Hausman, who also factored in a design around in his calculations, said although he does not believe licenses entered into as a result of non-litigation need to be relied on in determining a reasonable royalty rate, he relied on it anyway in case the plaintiff decided to present it as evidence in court.
After lunch, before the jury returned, the attorneys attempted to file several motions and requests. A U.S. Bank attorney made a request to Judge David J. Folsom on behalf of all defendants that DataTreasury not be allowed to claim an invention date prior to the two patents being filed.
"They've failed to prove conception of complete invention," the U.S. Bank attorney argued, adding DataTreasury also failed to demonstrate diligence. "Mr. Ballard testified for a year that he was unable to do anything with his invention."
Anthony Bruster, DataTreasury's attorney, argued that his client has claimed an invention date.
"I believe it was late July 1994 that he conceived the idea. By November, he sketched it out," he said. "In terms of diligence, he started working on his prototype in a few short months and had it working by late '95."

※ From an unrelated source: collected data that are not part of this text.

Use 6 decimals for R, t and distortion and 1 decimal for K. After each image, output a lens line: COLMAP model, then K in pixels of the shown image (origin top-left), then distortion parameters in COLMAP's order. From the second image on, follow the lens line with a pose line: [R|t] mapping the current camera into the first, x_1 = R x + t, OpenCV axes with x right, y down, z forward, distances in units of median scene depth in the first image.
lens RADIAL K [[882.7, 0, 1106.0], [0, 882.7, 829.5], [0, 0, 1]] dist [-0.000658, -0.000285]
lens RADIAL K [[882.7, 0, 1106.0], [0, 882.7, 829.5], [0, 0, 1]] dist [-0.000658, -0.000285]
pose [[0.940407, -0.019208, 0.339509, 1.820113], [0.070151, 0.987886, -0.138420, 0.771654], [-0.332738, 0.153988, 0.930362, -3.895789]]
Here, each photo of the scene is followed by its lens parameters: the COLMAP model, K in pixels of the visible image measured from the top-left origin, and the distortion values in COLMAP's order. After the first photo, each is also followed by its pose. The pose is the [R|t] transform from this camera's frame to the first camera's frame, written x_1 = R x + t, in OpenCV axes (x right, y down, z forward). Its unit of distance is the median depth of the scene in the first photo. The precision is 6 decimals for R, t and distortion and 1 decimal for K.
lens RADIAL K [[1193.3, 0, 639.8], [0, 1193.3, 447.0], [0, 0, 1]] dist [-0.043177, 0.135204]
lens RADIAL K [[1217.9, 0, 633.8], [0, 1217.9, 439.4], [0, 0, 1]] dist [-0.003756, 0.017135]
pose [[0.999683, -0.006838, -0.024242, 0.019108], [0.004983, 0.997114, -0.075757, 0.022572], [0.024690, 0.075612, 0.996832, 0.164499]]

Bruster said he showed it to an investor and raised money for the invention.
U.S. Bank, Viewpointe and Clearinghouse attorneys all requested to file motions to declare a mistrial.
"Viewpointe was sued alone for infringement in 2002," Viewpointe attorney Philip Philbin said. "Not until recently has DataTreasury asserted the theory that it infringes because it's being directed and controlled by U.S. Bank."
Clearing House's attorney had similar sentiments.
"Clearing House joins in U.S. Bank's motion for a mistrial," Clearinghouse's attorney said.
"Viewpointe moves for a mistrial," said Philbin, quickly chimed in.
The trial continues Monday at 9 a.m.